Review: Noah (2014)


Long in development, Darren Aronofsky’s version of Noah, a biblical story that’s a staple of many religions, takes many liberties with its source material (angels are rock monsters dubbed The Watchers and God is referred to only as The Creator), yet delivers something that’s not only epic in scale, but powerful and valid too. Foretold that the world will soon be destroyed through dreams and visions, Noah (Russell Crowe) builds an ark to protect all that creeps, crawls and slithers, as well as his family – wife Naameh (Jennifer Connelly), their three sons Ham (Logan Lerman), Shem (Douglas Booth), Japheth (Leo McHugh Carroll), and Shem’s partner Ila (Emma Watson) – from The Creator’s desire to cleanse the world of all its evils, including ruthless Tubal-cain (Ray Winstone). If it’s the all singing, all dancing Sunday school version of Noah that you’re looking for, then this isn’t the film for you. Aronofsky and co-writer Ari Handel have reworked the story to be dark and broody – one of tested morals and conflicted ideals as Noah’s effectively told to turn his back on mankind no matter what.
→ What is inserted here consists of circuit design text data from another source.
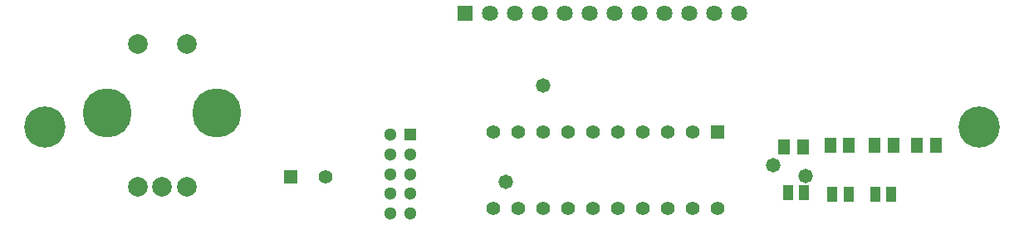
<source format=gbr>
G04*
G04 #@! TF.GenerationSoftware,Altium Limited,Altium Designer,24.4.1 (13)*
G04*
G04 Layer_Color=8388736*
%FSLAX25Y25*%
%MOIN*%
G70*
G04*
G04 #@! TF.SameCoordinates,C8804EEA-F542-44AB-9C48-69CCBEB50276*
G04*
G04*
G04 #@! TF.FilePolarity,Negative*
G04*
G01*
G75*
%ADD14R,0.04540X0.06312*%
%ADD15R,0.04147X0.06115*%
%ADD16C,0.07887*%
%ADD17C,0.19698*%
%ADD18C,0.06410*%
%ADD19R,0.06410X0.06410*%
%ADD20C,0.05524*%
%ADD21R,0.05524X0.05524*%
%ADD22C,0.05485*%
%ADD23R,0.05485X0.05485*%
%ADD24C,0.05118*%
%ADD25R,0.05118X0.05118*%
%ADD26C,0.16548*%
%ADD27C,0.05800*%
D14*
X474260Y384500D02*
D03*
X481740D02*
D03*
X527500Y385000D02*
D03*
X534980D02*
D03*
X510520D02*
D03*
X518000D02*
D03*
X500240D02*
D03*
X492760D02*
D03*
D15*
X510752Y365500D02*
D03*
X517248D02*
D03*
X493500D02*
D03*
X499996D02*
D03*
X482248Y366000D02*
D03*
X475752D02*
D03*
D16*
X214657Y368472D02*
D03*
X234343D02*
D03*
X224500D02*
D03*
X214657Y425559D02*
D03*
X234343D02*
D03*
D17*
X246547Y398000D02*
D03*
X202453D02*
D03*
D18*
X456000Y438000D02*
D03*
X366000D02*
D03*
X356000D02*
D03*
X386000D02*
D03*
X376000D02*
D03*
X396000D02*
D03*
X406000D02*
D03*
X446000D02*
D03*
X416000D02*
D03*
X426000D02*
D03*
X436000D02*
D03*
D19*
X346000D02*
D03*
D20*
X290000Y372500D02*
D03*
D21*
X276220D02*
D03*
D22*
X447500Y359685D02*
D03*
X437500D02*
D03*
X427500D02*
D03*
X417500D02*
D03*
X407500D02*
D03*
X397500D02*
D03*
X387500D02*
D03*
X377500D02*
D03*
X367500D02*
D03*
X357500D02*
D03*
Y390315D02*
D03*
X367500D02*
D03*
X377500D02*
D03*
X387500D02*
D03*
X397500D02*
D03*
X407500D02*
D03*
X417500D02*
D03*
X427500D02*
D03*
X437500D02*
D03*
D23*
X447500D02*
D03*
D24*
X316063Y357752D02*
D03*
Y365626D02*
D03*
Y373500D02*
D03*
Y381374D02*
D03*
Y389248D02*
D03*
X323937Y357752D02*
D03*
Y365626D02*
D03*
Y373500D02*
D03*
Y381374D02*
D03*
D25*
Y389248D02*
D03*
D26*
X177500Y392500D02*
D03*
X552500D02*
D03*
D27*
X377500Y409000D02*
D03*
X362500Y370400D02*
D03*
X482800Y372600D02*
D03*
X469700Y377100D02*
D03*
M02*

</source>
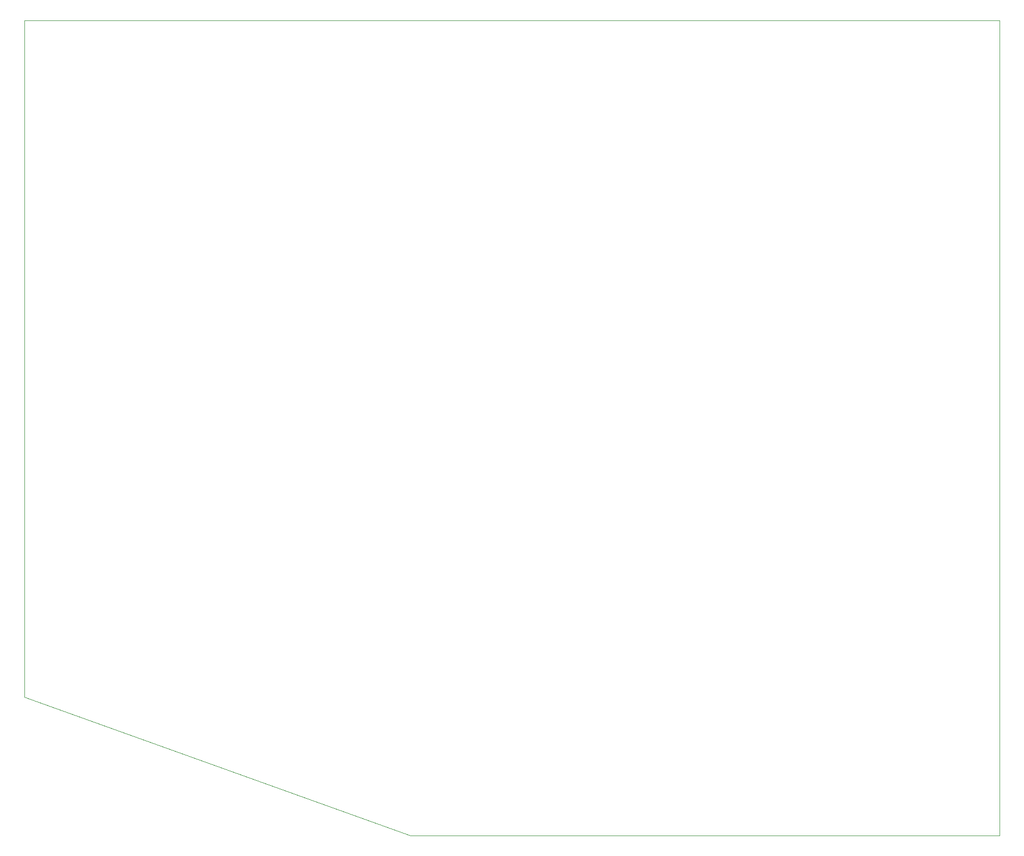
<source format=gm1>
%TF.GenerationSoftware,KiCad,Pcbnew,(5.1.9)-1*%
%TF.CreationDate,2021-04-22T01:41:48-06:00*%
%TF.ProjectId,Left Keyboard,4c656674-204b-4657-9962-6f6172642e6b,rev?*%
%TF.SameCoordinates,Original*%
%TF.FileFunction,Profile,NP*%
%FSLAX46Y46*%
G04 Gerber Fmt 4.6, Leading zero omitted, Abs format (unit mm)*
G04 Created by KiCad (PCBNEW (5.1.9)-1) date 2021-04-22 01:41:48*
%MOMM*%
%LPD*%
G01*
G04 APERTURE LIST*
%TA.AperFunction,Profile*%
%ADD10C,0.050000*%
%TD*%
G04 APERTURE END LIST*
D10*
X66500000Y-20000000D02*
X66500000Y-135000000D01*
X232000000Y-20000000D02*
X66500000Y-20000000D01*
X232000000Y-158500000D02*
X232000000Y-20000000D01*
X225500000Y-158500000D02*
X232000000Y-158500000D01*
X132000000Y-158500000D02*
X225500000Y-158500000D01*
X66500000Y-135000000D02*
X132000000Y-158500000D01*
M02*

</source>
The barren landscape, which is beautifully captured through Matthew Libatique’s textured cinematography, in which the film is set accentuates these feelings and creates an impression of how bleak and murky the world – and the people who inhabit it – has become. It’s a tough, gruelling watch, but one that resonates long after it finishes nonetheless. It also features some terrific performances, namely from Crowe and Watson, a haunting score from Cliff Mansell and a sequence detailing the Earth’s creation that’s utterly distinctive and inspired.